De derde sectie gaat over kortetermijndenken, met voorbeelden uit de beurswereld. Hier haak ik af omdat ik er te weinig van ken (en eerlijk gezegd, van de 2008 crisis snapte ik ook niet alles), maar als aandelenbeurzen je ding zijn, dan heb je hier iets aan. Wat ik wel snap is dat het ook hier in de grond neerkomt op de verschuiving van de aandacht van wat echt telt (zoals reputatie, werknemerstevredenheid, motivatie, vertrouwen en samenwerking) naar wat gemeten kan worden, een beweging die wordt aangejaagd door een streven naar profijt op korte termijn, volgens Muller de beroepsziekte van hedendaagse Amerikaanse ondernemingen.

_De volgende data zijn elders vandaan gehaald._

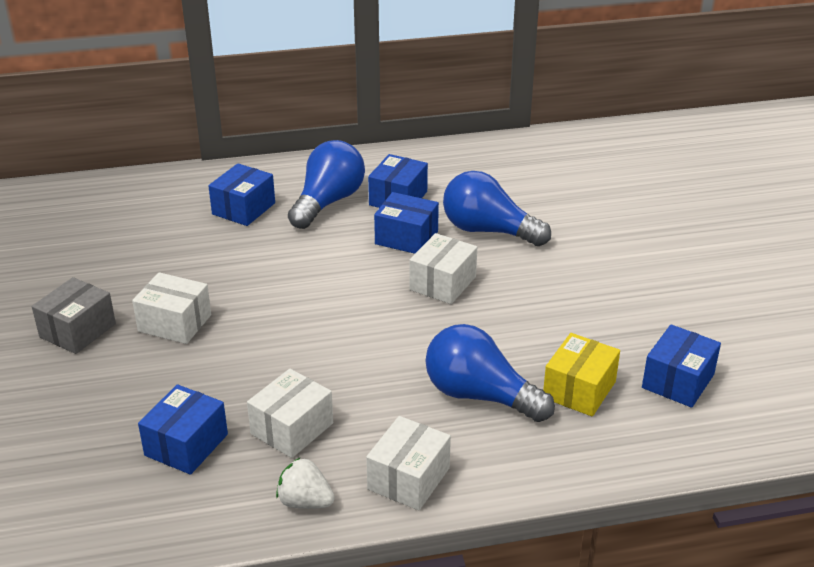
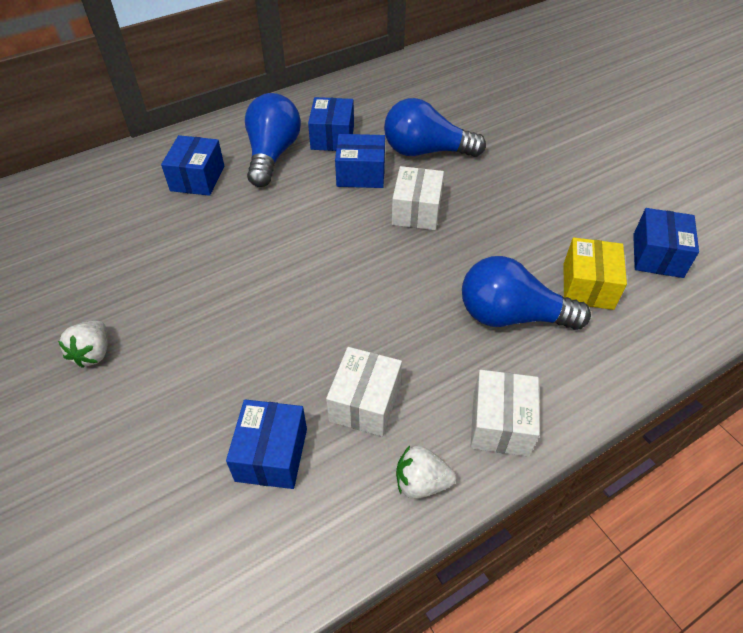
camera: 20 degrees left, 15 degrees up
(77, 330) = (93, 353): grey box -> white strawberry
(175, 323) = (191, 317): white box -> none

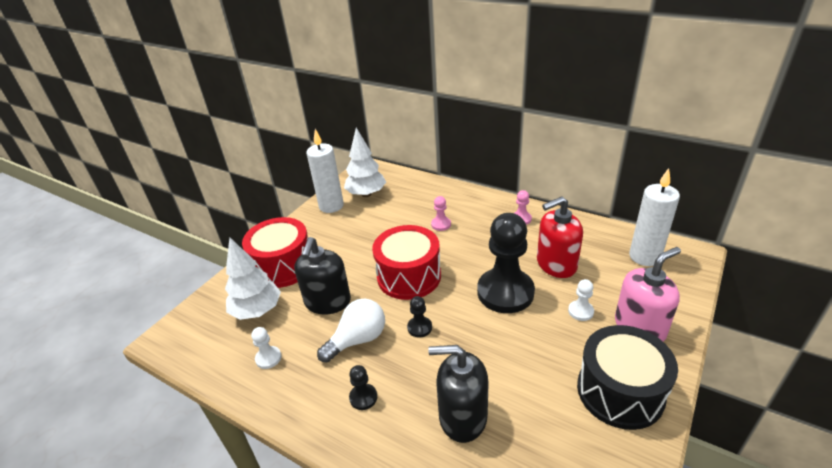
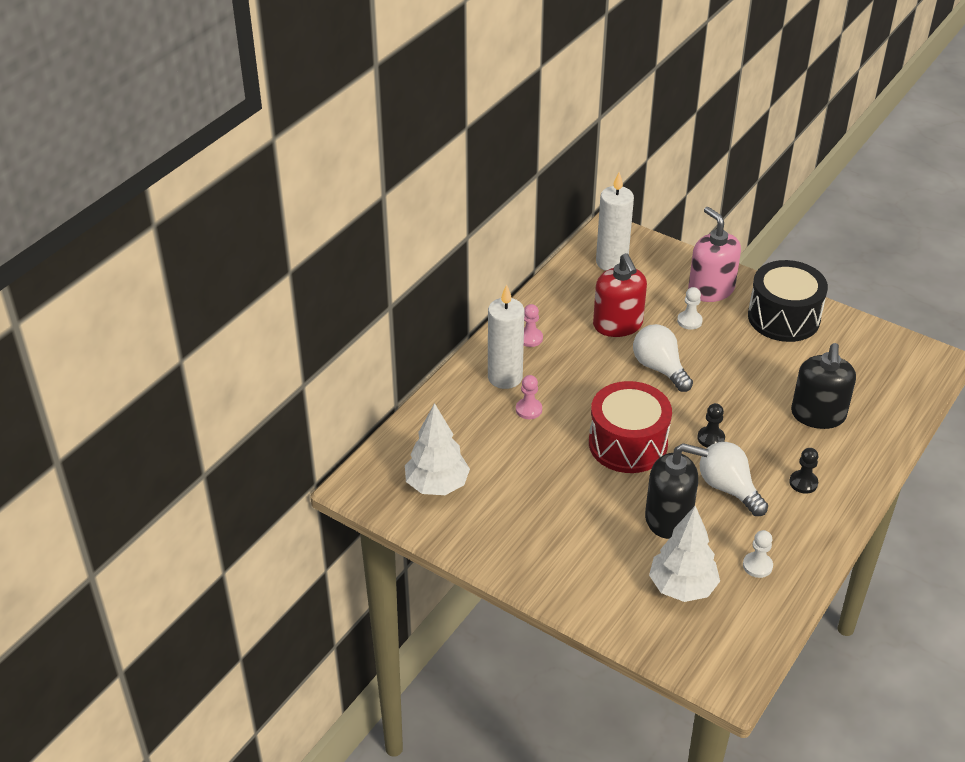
camera: 90 degrees left, 5 degrees up
(283, 266) = (596, 570): red drum -> none
(331, 206) = (460, 526): white candle -> white candle (505, 377)
(505, 292) = (659, 368): black pawn -> white light bulb

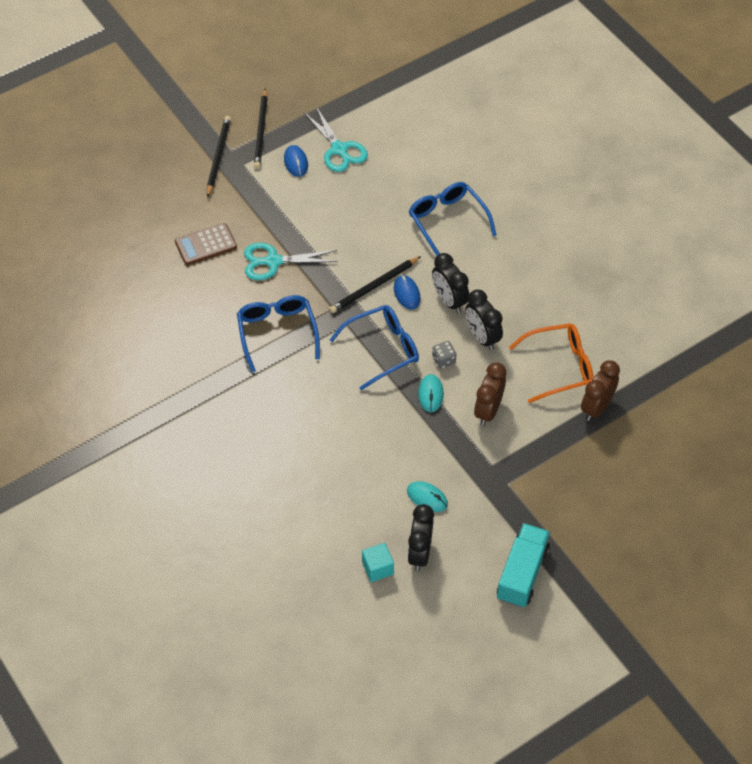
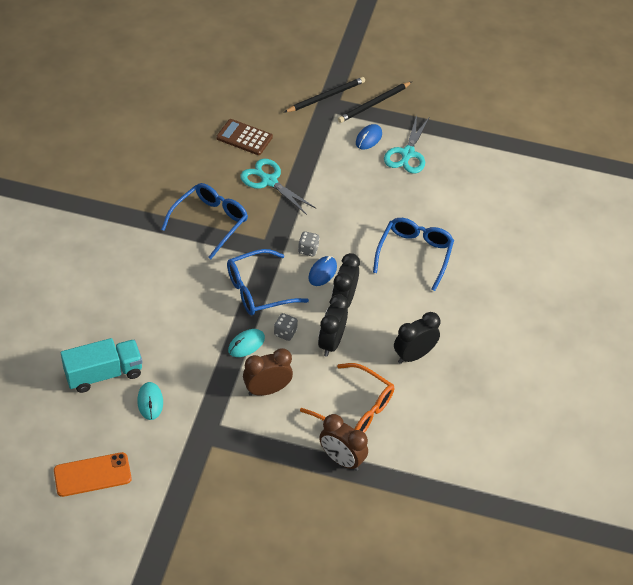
camera: 45 degrees right, 5 degrees down
(374, 286) = (308, 250): black pencil -> grey dice
(377, 568) = (59, 411): turquoise cube -> none
(383, 349) = (258, 290): blue glasses -> blue glasses turned 135 degrees clockwise
(420, 553) = (96, 429): black clock -> black clock (413, 355)
(463, 583) = (92, 475): none -> orange phone
(522, 573) = (136, 508): turquoise truck -> turquoise truck (104, 374)
(596, 407) = (341, 459): brown clock -> brown clock turned 135 degrees counterclockwise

De laatste sectie creëert het gevoel dat met die drie voorgaande secties nog lang niet alles is gezegd…
Omdat het resultaat van een liefdadigheidsorganisatie zo moeilijk te beoordelen is, wordt gemakkelijk gekeken naar de kosten. Als de overhead hoog is lijkt het al gauw alsof de geworven fondsen intern worden misbruikt. Typisch geval van kijken naar de input in plaats van de output (één van de terugkerende gebreken, toch nog), of middelen in plaats van doel. Voor het overige zijn het steeds dezelfde soort problemen die terugkeren. Maar het blijft interessant om te lezen.

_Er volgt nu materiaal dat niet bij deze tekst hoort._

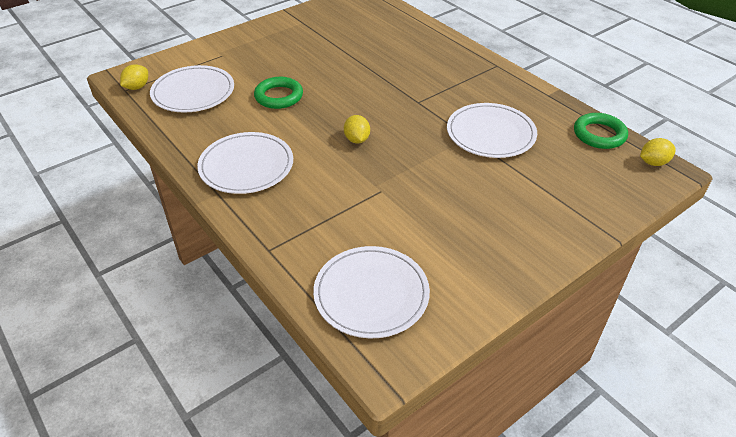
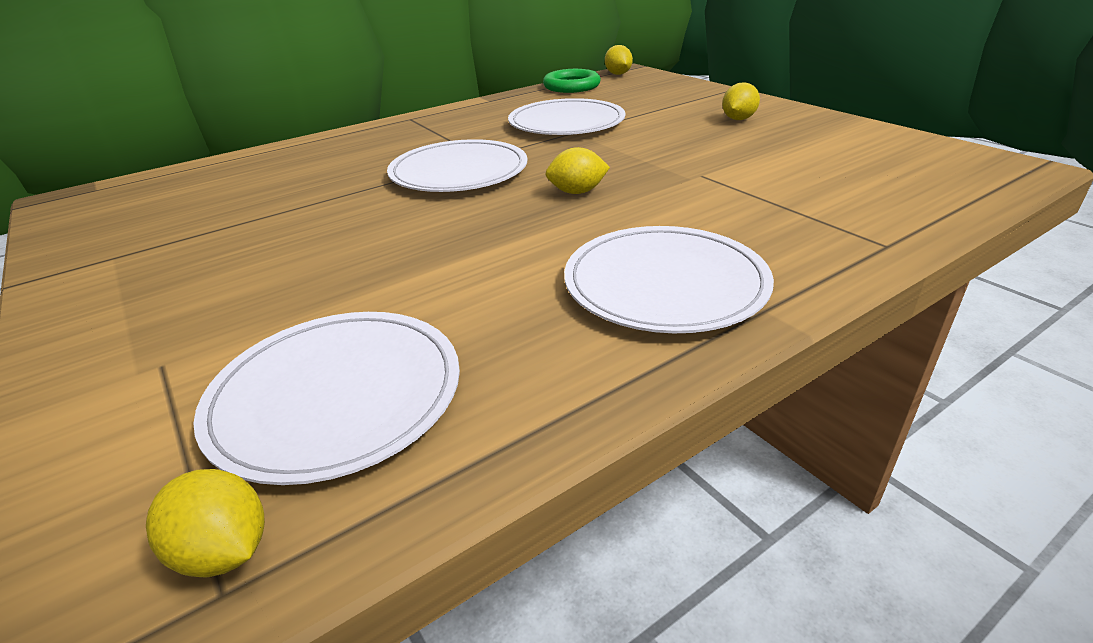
camera: 85 degrees left, 10 degrees down
(279, 96) = (418, 265): green ring -> none
(371, 294) = (911, 175): white plate -> white plate (459, 172)
(507, 224) = (738, 119): none -> yellow lemon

Performantiemetingen en transparantie lijken hand in hand te gaan. Maar net zoals er limieten zijn aan de effectiviteit van metingen, zijn er ook limieten aan de effectiviteit van transparantie. Het succes van persoonlijke relaties hangt af van een zekere mate van ambiguïteit of ondoorzichtigheid, van net níet altijd weten wat de ander doet, laat staan denkt. Zo ook in regering en politiek, waar het resultaat van openheid vaak verlamming is. Politici die al hun acties openbaar moeten maken komen niet meer tot compromissen die wetgeving mogelijk maken. Het openbaar maken van elk intern overleg schaadt effectief beleid. Inlichtingendiensten worden gedwarsboomd.

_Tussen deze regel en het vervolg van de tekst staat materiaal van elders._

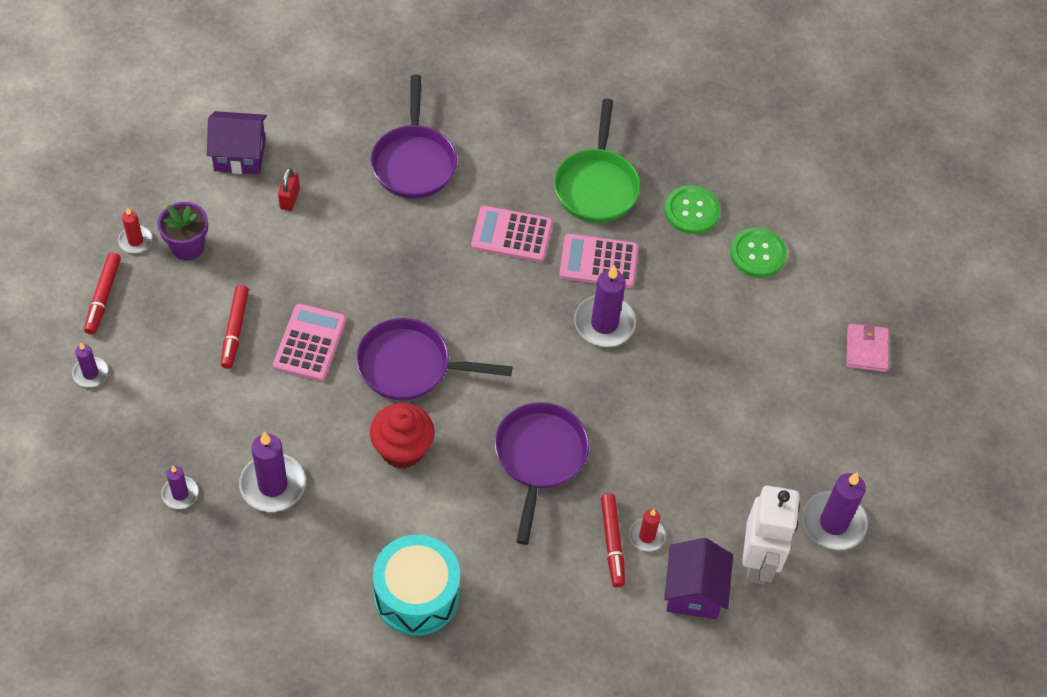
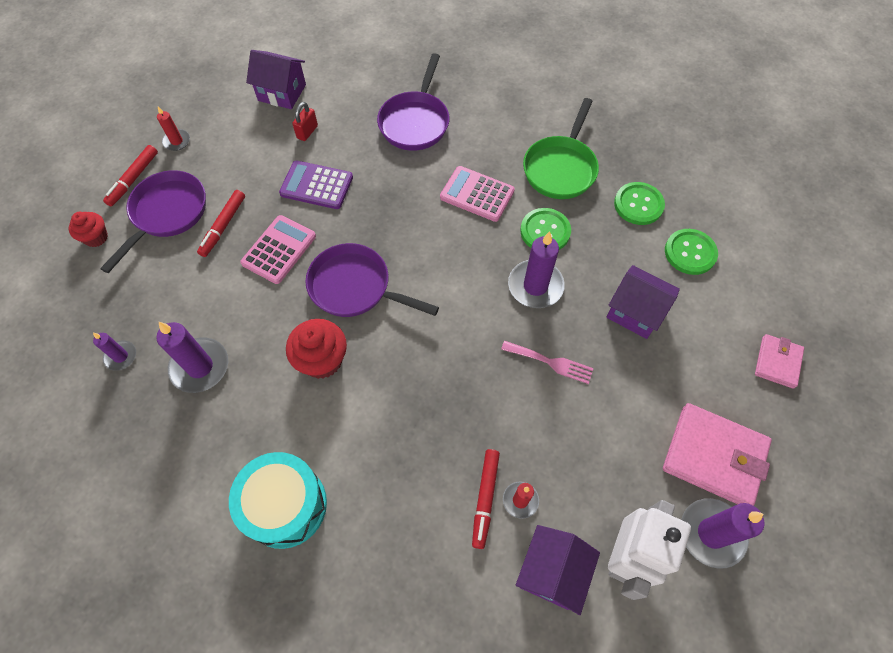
camera: 20 degrees right, 5 degrees up
(90, 373) = (96, 237): purple candle -> red cupcake
(187, 247) = (214, 153): purple flower pot -> none
(325, 261) = (316, 185): none -> purple calculator
(539, 458) = (441, 397): purple pan -> purple pan (167, 213)
(598, 262) = (545, 231): pink calculator -> green button
(641, 399) = (551, 362): none -> pink fork
(715, 329) = (635, 312): none -> purple house
(822, 453) = (714, 456): none -> pink wallet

Ik ben niet zeker of ik het hier met Muller eens ben zoals in de overige hoofdstukken. Zeker in het licht van de invloed van basale fouten in de politiek denk ik dat meer helderheid over argumentaties bij politiek overleg kan leiden tot beter beleid.
De nadelen van metingenfixatie op een rijtje (allemaal extra uitgelegd): doelverplaatsing, kortetermijndenken, kosten in arbeidstijd, afnemend nut, cascades van regels, geluk belonen, het nemen van risico's ontmoedigen, innovatie ontmoedigen, samenwerking en gemeenschappelijk doel ontmoedigen, degradatie van werk, lagere productiviteit.
Over dat laatste: "economisten gespecialiseerd in het meten van economische productiviteit rapporteren dat in recente jaren (d.i. 2019) de enige toename van productiviteit in de Amerikaanse economie zich voordoet in de ICT-industrie". Het begin van het einde.
Dit is nauwelijks een checklist, maar wel een overzicht van alle noodzakelijke overwegingen bij het invoeren van metingen om de nadelen te vermijden. Geen lijstje zoals dat van de negatieve consequenties; je zal het zelf moeten lezen.